Extreme opponents of genetically modified (GM) foods know the least, but think they know the most, a new study suggests.
When researchers surveyed 1000 adults in the US they found that as the degree of opposition to and concern about GM foods increased, objective knowledge about such foods, genetics and science in general decreased – but perceived understanding increased.
The same pattern was found in surveys in France and Germany, and to a lesser extent in surveys testing attitudes about a medical application of genetic engineering technology – gene therapy.
However, it did not apply when it came to knowledge and attitudes about the equally thorny issue of climate change. The direction of the effects was the same, but the results were not statistically significant.
“The lack of a relationship between scientific literacy and extremity of anti-scientific-consensus climate change beliefs is consistent with previous findings and we believe that this is attributable to the polarised nature of the climate change issue,” the authors write in a paper published in the journal Nature Human Behaviour.

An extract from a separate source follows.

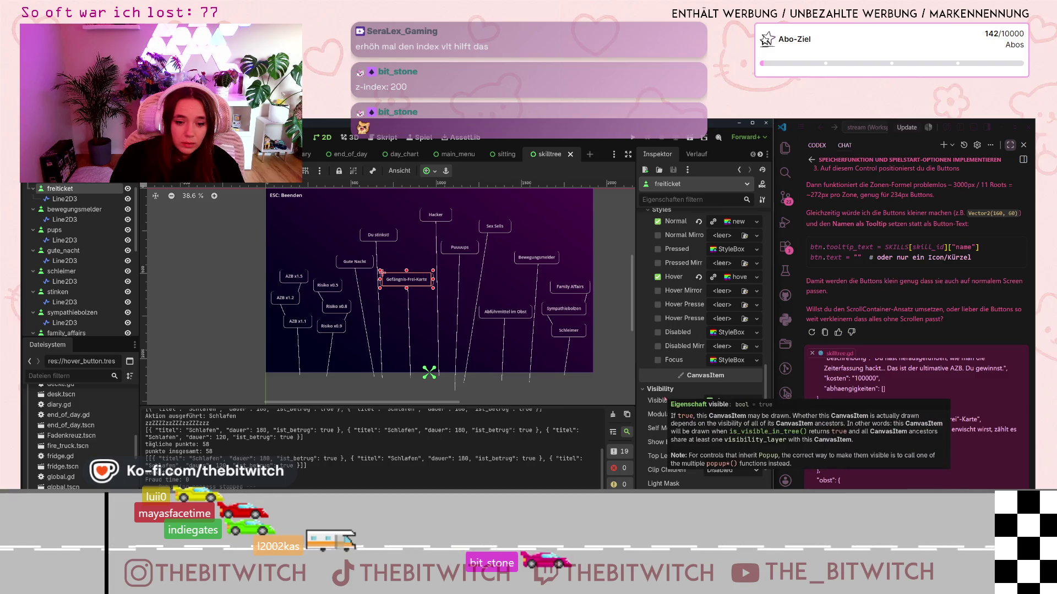
scroll(663, 429, "down", 5)
left_click(659, 400)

“For highly politicised issues, ideological commitments may crowd out effects of individual knowledge on attitudes.”
The study team, which was led by Philip Fernbach from the University of Colorado, US, brought together expertise in business and psychology from three universities in the US and one in Canada.
Their motivation was to understand why there is such a gap between scientists and others on the question of GM foods. In their paper, they note a poll by the Pew Research Centre that found 88% of scientists think they are safe to eat, compared with 37% of lay people – the largest gap for any of the issues tested.
Fernbach and his colleagues probably had a fair idea what to expect, given that previous research has shown that self-assessed knowledge is a strong predictor of attitudes and that people tend to be poor judges of how much they know.
Nevertheless, their findings were pretty clear-cut.
“Across four studies conducted in three countries, we found that extreme opponents of genetic engineering technology display a lack of insight into how much they know,” they write.
Interestingly, extreme GM opponents were more likely than moderates to cite food safety and health concerns.
As expected, people were more accepting of medical applications of genetic engineering than food applications, but the same patterns emerged. Extreme opponents were less knowledgeable – but thought they were more knowledgeable – than moderates, and they were also poorer at evaluating their level of knowledge.
The studies were comprehensive, seeking to test for general as well as specific knowledge and to account for levels of education. And they add more fuel to the debate about the role and direction of science communication.
“Our findings highlight a difficulty that is not generally appreciated,” Fernbach and colleagues write.
“Those with the strongest anti-consensus views are the most in need of education, but also the least likely to be receptive to learning; overconfidence about one’s knowledge is associated with decreased openness to new information.